═══ Text under study ═══

Header image

Session 5a: Evaluation and Benchmarks of Processing Devices and Systems

Tracks
Day 2 - On-Board Processing Benchmarks and AI Acceleration
Tuesday, June 15, 2021
1:30 PM - 2:50 PM

Speaker

Mr Antoine Certain
Airbus D&s

HP4S: High Performance Parallel Payload Processing for Space

1:30 PM - 1:50 PM

Abstract Submission

Next generation space missions will require more capable computers in order to implement either advanced navigation and control algorithms needed to increase the spacecraft autonomy and agility or on the payload side with complex scientific payload data pre-processing algorithms.
There is therefore a high interest for building efficient and disruptive on-board computing for future applications, based on the exploitation of multicore and manycores to increase on-board processing capability while sustaining flexibility through the use of software.
The purpose of this study was to demonstrate the benefits of using one of the most well-known parallel OpenMP programming model for the development of parallel space applications, in terms of performance, programmability and portability.
Two main goals were identified:
• Improve overall system performance by exploiting the most advanced parallel embedded architectures targeting the space domain
• Improve the parallel programming productivity by reducing the initial development efforts of systems based on parallel architectures,
During the project two representative image processing use cases were selected and successfully ported to OpenMP parallel programming model with very limited effort and no modification of actual algorithmic legacy code.
Two promising high-end computing devices were selected targeting rad-hard family with the GR740 and COTS family with latest Kalray Massively Parallel Processing Architecture device, Coolidge, released end of Q1 2020.
OpenMP runtime and Open Source observability tools provided by Barcelona Supercomputing Center were ported from HPC mainstream to the selected hardware targets, and exercised through the selected software use cases.
The project demonstrated that usage of OpenMP parallel programming could facilitate the development, and analysis of parallel real-time space applications. Development benefits from embedded runtime thus alleviating the programmer of fine parallelization orchestration burden thanks to non-intrusive and portable source code annotations.
The evaluated OpenMP parallel programming model ported to relevant hardware targets accelerates the development, profiling, analysis and execution of parallel real-time space applications, while providing significant performance and portability benefits.
Some questions remain open for future work amongst which:
• Evaluation of state-of-the-art compiler techniques to guarantee that parallel OpenMP applications are functionally correct and safe, as an example with the absence of pathological race conditions or deadlocks.
• Adaptation of the OpenMP runtime libraries to ensure that the timing guarantees devised at analysis time can be guaranteed at deployment time and continue maturing the prototyped instrumentation and observation tools.

═══

§ Task instructions
1/ Answer these questions from the HP4S abstract, one line each:
(a) Which two computing devices were selected?
(b) Which organization provided the OpenMP runtime and observability tools?
(c) How many image processing use cases were ported to OpenMP?
2/ Shorten the paragraph of the HP4S abstract that begins "The project demonstrated that usage", keeping its main facts.

═══ Record excerpts ═══

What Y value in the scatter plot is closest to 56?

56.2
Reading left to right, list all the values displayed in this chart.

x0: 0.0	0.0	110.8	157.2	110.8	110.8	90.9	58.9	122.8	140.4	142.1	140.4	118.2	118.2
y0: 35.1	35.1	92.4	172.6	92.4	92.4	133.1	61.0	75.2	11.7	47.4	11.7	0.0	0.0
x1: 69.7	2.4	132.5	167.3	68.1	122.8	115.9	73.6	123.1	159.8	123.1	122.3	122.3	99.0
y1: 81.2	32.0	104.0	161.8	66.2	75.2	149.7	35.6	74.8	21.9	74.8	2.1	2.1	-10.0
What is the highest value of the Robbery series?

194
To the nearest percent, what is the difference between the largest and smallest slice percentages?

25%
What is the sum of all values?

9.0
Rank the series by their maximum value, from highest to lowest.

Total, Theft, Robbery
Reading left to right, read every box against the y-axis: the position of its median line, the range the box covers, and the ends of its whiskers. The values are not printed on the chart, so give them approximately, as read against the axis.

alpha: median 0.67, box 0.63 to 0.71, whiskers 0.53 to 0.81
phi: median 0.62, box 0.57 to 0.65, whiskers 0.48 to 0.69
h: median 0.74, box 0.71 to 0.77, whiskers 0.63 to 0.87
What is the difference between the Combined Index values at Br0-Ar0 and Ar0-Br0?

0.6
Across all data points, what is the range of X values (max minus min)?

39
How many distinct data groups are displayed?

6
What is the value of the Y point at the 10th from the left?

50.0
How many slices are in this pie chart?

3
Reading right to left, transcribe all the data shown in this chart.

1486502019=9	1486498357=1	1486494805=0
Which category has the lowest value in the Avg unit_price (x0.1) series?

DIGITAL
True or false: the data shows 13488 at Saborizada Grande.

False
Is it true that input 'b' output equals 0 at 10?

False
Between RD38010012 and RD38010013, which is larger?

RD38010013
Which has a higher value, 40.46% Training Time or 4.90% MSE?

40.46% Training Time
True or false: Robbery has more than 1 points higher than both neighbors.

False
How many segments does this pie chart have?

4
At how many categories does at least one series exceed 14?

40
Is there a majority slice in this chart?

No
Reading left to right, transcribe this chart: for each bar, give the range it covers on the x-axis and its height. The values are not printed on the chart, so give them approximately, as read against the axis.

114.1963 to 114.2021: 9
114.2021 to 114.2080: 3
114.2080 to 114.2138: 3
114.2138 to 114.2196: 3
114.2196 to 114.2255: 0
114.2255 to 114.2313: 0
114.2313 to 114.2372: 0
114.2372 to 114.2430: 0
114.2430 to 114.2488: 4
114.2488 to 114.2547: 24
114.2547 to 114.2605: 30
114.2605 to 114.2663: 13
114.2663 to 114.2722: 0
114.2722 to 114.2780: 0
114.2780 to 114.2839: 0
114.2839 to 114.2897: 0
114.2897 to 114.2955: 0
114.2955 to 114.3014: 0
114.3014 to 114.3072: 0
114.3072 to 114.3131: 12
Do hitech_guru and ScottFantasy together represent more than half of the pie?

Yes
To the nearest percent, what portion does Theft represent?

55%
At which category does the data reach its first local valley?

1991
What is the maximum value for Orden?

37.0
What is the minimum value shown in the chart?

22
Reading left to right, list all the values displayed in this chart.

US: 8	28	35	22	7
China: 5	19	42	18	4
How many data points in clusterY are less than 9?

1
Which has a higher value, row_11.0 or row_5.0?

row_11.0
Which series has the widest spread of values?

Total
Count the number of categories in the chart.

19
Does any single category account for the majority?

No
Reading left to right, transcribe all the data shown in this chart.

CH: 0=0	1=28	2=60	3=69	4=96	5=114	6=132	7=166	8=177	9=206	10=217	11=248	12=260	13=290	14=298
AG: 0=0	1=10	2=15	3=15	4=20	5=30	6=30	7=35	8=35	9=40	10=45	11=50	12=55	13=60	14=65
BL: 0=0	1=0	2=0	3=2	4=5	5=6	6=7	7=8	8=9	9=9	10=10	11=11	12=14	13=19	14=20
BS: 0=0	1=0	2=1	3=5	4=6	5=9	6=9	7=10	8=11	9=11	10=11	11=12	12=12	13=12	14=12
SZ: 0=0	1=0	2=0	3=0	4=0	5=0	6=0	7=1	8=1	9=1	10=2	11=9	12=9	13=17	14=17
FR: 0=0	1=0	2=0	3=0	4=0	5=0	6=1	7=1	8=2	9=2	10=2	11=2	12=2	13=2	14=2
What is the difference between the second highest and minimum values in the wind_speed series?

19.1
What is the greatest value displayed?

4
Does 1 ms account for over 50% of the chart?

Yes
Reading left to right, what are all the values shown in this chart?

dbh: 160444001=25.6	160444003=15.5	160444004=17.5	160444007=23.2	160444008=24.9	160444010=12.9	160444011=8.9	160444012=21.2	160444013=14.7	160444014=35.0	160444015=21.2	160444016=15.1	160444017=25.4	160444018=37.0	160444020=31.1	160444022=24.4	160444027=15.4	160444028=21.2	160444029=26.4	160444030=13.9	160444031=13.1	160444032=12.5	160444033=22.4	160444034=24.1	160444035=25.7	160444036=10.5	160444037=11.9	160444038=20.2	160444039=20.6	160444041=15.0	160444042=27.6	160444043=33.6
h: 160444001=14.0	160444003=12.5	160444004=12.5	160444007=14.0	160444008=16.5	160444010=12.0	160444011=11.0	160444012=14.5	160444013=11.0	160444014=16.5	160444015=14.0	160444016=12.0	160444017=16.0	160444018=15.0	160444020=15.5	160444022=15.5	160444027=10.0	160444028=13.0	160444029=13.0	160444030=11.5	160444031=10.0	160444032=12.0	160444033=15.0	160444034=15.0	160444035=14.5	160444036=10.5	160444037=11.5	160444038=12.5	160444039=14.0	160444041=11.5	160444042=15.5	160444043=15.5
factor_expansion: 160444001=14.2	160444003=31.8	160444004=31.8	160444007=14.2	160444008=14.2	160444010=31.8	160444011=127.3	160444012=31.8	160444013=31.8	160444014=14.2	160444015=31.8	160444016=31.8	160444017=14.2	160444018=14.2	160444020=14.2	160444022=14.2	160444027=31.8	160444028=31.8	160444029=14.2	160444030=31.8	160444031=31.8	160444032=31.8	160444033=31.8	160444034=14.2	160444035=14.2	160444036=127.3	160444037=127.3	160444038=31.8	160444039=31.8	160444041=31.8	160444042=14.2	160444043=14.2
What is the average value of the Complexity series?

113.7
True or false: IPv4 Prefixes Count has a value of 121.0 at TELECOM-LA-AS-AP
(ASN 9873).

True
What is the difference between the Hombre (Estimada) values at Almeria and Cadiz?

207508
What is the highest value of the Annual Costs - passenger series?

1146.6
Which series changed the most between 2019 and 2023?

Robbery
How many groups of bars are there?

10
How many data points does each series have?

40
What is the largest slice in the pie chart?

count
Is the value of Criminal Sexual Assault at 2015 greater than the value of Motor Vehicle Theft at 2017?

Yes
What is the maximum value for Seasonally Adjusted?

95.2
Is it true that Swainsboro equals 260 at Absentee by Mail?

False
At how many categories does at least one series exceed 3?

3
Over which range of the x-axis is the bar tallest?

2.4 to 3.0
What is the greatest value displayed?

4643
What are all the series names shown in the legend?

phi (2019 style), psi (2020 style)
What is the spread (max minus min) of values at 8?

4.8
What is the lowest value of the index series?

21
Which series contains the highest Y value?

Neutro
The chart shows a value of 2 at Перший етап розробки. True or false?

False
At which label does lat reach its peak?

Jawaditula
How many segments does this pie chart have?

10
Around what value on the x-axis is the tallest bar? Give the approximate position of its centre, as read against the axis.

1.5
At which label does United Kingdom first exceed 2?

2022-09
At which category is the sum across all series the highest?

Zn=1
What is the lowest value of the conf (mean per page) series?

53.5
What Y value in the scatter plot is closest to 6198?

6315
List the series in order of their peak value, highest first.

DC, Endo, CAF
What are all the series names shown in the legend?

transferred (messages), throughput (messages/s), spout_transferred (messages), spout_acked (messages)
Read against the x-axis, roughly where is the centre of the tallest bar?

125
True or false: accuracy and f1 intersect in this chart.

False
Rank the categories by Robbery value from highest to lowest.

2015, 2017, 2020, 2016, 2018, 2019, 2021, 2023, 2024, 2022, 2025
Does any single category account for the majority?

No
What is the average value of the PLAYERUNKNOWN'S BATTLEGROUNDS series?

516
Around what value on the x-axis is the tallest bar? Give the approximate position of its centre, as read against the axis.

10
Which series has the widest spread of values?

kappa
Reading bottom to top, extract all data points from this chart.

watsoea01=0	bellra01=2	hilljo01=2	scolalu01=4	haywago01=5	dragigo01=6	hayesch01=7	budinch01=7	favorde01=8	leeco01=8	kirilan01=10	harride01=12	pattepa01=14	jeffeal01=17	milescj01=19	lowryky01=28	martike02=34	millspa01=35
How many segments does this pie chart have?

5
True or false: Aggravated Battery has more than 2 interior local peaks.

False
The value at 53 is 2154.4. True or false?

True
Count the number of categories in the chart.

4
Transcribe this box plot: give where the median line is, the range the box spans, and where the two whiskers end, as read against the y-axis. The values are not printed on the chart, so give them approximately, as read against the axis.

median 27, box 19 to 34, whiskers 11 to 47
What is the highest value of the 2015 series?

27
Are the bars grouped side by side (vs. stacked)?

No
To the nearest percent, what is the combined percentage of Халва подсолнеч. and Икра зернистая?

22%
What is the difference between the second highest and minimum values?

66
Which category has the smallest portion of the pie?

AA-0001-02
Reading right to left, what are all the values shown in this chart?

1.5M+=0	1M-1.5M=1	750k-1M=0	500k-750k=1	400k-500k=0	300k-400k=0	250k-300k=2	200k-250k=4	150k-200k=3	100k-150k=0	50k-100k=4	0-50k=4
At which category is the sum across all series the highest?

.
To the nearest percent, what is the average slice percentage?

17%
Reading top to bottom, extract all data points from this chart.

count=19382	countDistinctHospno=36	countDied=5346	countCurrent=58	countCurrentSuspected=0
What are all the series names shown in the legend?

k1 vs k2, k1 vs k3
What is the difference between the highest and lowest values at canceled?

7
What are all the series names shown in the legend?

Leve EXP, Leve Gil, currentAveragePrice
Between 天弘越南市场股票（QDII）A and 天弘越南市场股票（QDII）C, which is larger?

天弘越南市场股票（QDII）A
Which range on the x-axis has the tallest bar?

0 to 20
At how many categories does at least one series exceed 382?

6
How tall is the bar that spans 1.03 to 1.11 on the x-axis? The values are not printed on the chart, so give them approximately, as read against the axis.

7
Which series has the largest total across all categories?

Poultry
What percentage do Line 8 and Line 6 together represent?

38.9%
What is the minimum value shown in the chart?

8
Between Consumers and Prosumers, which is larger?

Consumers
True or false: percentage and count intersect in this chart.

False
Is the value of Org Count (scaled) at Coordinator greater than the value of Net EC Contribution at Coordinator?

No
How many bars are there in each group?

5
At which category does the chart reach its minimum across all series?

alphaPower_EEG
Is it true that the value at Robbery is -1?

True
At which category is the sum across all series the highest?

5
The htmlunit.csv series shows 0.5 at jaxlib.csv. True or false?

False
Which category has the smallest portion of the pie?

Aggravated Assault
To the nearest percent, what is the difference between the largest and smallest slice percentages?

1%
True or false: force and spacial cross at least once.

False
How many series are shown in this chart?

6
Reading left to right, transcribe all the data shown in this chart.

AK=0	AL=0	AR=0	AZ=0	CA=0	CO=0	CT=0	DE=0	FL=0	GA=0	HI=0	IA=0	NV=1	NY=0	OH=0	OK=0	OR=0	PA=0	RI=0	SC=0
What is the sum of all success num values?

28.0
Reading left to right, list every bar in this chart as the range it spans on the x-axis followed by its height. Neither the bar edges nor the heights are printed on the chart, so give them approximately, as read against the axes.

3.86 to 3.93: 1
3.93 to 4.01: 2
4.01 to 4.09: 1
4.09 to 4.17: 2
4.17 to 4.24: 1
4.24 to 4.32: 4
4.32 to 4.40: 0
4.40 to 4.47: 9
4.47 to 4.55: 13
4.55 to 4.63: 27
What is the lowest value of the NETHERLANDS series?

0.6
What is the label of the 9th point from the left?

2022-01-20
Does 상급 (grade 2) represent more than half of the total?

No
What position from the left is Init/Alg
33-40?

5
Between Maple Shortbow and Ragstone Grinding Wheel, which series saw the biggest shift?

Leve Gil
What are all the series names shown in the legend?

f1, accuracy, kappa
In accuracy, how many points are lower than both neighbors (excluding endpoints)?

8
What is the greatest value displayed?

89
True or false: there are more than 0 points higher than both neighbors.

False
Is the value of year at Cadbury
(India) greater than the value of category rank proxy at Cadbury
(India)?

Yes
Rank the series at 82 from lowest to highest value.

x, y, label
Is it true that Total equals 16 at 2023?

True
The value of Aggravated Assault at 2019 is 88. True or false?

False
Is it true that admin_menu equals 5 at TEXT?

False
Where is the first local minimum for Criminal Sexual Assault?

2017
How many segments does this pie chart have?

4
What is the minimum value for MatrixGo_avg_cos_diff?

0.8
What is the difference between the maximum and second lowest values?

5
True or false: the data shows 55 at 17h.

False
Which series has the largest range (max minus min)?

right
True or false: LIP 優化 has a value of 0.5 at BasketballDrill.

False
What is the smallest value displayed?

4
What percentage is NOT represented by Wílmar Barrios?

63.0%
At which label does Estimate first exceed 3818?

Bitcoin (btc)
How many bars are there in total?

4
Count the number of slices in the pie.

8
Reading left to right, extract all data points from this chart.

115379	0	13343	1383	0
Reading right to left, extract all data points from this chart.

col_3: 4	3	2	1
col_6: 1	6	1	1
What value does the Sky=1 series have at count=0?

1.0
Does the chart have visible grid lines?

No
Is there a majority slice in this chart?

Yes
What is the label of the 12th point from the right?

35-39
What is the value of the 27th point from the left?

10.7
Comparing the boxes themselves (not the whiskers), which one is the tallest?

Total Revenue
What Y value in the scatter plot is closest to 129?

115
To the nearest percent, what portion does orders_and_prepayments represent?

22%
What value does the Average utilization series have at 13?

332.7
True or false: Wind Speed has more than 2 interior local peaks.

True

═══

§ Expected results
1/
(a) The GR740 (rad-hard family) and Kalray's Coolidge (COTS family).
(b) The Barcelona Supercomputing Center.
(c) Two.

2/ The project showed that OpenMP parallel programming can ease the development and analysis of parallel real-time space applications. Its embedded runtime uses non-intrusive, portable source code annotations, so programmers no longer have to orchestrate parallelization in detail.